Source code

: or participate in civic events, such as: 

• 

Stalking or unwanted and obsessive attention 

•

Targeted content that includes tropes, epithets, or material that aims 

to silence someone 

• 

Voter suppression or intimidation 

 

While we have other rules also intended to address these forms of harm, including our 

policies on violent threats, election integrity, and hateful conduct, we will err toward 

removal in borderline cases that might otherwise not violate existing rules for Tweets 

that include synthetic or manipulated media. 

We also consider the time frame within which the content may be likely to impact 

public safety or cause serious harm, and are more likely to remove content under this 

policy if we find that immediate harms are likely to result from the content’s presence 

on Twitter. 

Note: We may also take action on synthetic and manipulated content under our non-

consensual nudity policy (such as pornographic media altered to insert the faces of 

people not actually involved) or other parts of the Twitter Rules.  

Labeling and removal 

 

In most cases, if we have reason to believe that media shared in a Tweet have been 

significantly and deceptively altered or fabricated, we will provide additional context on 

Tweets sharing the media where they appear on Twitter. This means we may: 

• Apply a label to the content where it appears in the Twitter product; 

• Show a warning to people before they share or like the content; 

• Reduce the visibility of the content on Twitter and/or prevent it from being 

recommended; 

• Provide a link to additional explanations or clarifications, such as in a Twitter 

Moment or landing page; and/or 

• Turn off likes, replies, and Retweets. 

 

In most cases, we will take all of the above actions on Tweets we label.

==

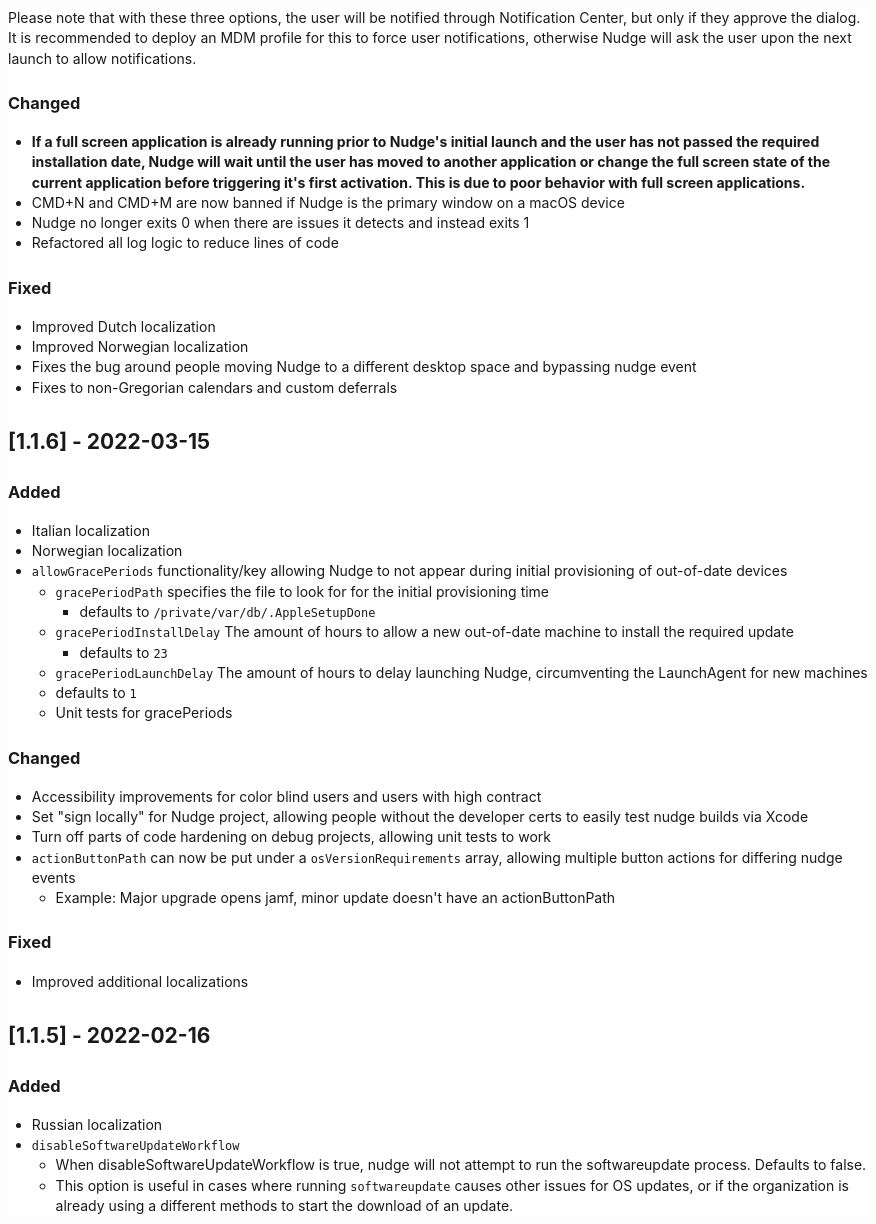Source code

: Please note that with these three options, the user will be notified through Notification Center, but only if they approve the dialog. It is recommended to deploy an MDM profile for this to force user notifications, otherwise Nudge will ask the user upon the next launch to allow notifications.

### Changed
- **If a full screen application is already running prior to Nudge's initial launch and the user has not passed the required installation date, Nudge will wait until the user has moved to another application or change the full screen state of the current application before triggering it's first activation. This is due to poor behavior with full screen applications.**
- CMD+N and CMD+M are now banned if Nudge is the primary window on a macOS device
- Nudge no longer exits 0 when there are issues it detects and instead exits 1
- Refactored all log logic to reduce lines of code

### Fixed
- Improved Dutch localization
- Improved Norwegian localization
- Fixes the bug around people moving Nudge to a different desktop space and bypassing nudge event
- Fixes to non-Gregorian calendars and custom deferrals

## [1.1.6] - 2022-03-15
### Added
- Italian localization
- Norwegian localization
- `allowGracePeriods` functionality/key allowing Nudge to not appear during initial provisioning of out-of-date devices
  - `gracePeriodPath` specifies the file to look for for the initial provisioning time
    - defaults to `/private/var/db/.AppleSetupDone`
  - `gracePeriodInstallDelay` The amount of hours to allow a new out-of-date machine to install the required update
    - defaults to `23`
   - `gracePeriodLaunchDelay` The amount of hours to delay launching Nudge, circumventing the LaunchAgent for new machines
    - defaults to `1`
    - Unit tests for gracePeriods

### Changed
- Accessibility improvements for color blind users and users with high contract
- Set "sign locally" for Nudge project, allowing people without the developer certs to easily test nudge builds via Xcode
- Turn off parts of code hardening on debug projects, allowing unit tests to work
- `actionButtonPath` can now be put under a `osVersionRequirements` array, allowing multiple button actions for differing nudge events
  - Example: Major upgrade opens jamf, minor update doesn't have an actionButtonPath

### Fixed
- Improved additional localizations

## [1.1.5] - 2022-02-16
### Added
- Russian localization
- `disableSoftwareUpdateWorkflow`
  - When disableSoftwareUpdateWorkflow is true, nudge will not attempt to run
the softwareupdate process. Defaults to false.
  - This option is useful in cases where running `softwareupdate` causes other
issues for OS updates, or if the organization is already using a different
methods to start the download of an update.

...

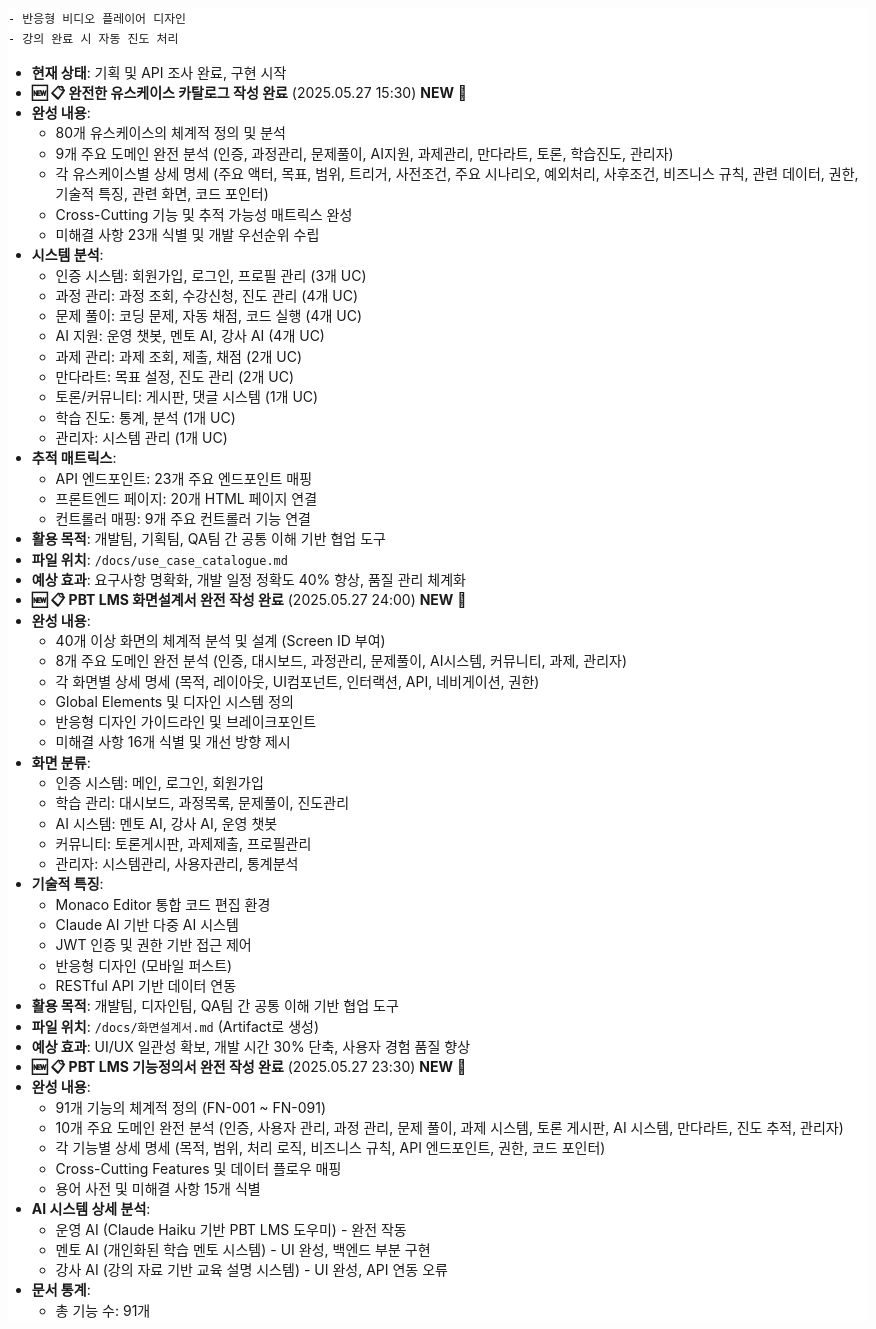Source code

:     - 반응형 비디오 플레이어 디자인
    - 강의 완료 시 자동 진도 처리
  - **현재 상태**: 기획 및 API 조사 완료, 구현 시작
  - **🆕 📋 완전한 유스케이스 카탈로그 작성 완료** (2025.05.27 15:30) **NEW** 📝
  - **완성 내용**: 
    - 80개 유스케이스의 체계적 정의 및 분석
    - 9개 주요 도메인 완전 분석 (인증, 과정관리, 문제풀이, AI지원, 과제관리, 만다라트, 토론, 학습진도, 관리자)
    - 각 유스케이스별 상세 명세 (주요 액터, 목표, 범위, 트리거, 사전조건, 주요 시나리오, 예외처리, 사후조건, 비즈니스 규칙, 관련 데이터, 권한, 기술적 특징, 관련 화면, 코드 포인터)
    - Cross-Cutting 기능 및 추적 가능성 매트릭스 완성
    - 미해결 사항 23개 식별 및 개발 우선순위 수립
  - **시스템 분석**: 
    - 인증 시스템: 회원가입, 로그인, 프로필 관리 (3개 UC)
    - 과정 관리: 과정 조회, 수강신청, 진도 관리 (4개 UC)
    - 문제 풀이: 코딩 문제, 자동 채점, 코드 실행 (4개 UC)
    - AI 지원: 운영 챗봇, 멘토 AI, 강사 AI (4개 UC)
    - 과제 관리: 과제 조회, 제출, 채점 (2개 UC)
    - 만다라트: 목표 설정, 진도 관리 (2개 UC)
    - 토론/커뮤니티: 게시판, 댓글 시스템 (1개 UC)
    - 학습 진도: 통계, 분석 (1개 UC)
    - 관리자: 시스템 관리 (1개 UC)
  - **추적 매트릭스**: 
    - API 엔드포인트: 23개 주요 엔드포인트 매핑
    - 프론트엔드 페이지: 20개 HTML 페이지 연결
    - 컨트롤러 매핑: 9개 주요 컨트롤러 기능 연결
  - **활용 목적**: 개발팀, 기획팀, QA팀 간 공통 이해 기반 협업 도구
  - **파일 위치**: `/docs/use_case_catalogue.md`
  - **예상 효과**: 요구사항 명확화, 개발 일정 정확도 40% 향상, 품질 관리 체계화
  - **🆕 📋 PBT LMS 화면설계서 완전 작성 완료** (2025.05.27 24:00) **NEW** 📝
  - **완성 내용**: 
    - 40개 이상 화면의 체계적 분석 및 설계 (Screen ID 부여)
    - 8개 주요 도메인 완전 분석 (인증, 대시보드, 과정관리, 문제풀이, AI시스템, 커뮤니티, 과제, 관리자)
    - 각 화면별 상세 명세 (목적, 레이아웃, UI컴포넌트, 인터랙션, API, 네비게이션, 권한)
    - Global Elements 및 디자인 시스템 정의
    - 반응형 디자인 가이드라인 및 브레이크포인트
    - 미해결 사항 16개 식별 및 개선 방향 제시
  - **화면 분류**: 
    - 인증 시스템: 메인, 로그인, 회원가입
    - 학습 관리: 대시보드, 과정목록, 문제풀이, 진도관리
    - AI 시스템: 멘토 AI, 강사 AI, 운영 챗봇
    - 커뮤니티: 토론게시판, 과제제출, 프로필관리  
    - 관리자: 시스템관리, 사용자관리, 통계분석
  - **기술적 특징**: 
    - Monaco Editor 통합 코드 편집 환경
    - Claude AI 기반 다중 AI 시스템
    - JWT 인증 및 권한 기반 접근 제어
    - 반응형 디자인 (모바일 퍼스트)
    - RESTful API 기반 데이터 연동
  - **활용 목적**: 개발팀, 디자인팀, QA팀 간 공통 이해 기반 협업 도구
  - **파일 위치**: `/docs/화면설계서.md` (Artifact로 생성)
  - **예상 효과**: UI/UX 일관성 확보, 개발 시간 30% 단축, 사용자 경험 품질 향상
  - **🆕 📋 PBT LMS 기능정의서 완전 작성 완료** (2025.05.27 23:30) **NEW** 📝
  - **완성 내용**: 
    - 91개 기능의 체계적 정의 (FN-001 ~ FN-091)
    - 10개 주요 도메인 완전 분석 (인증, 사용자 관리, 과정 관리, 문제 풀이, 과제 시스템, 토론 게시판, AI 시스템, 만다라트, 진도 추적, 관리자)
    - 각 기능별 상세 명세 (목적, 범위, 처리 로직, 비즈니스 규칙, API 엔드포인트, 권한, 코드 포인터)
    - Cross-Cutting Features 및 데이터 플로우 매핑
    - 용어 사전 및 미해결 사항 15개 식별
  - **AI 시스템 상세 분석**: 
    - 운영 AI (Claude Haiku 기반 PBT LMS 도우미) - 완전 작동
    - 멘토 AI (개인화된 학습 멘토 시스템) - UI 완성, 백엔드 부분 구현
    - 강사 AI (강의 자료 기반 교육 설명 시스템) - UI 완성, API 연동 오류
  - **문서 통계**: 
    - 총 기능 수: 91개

Problem to work on
Set down precisely the lines above between the line holding "- Cross-Cutting 기능 및 추적 가능성 매트릭스 완성" and the line holding "- API 엔드포인트: 23개 주요 엔드포인트 매핑", inclusive, and nothing beyond them.

Output for this task
    - Cross-Cutting 기능 및 추적 가능성 매트릭스 완성
    - 미해결 사항 23개 식별 및 개발 우선순위 수립
  - **시스템 분석**: 
    - 인증 시스템: 회원가입, 로그인, 프로필 관리 (3개 UC)
    - 과정 관리: 과정 조회, 수강신청, 진도 관리 (4개 UC)
    - 문제 풀이: 코딩 문제, 자동 채점, 코드 실행 (4개 UC)
    - AI 지원: 운영 챗봇, 멘토 AI, 강사 AI (4개 UC)
    - 과제 관리: 과제 조회, 제출, 채점 (2개 UC)
    - 만다라트: 목표 설정, 진도 관리 (2개 UC)
    - 토론/커뮤니티: 게시판, 댓글 시스템 (1개 UC)
    - 학습 진도: 통계, 분석 (1개 UC)
    - 관리자: 시스템 관리 (1개 UC)
  - **추적 매트릭스**: 
    - API 엔드포인트: 23개 주요 엔드포인트 매핑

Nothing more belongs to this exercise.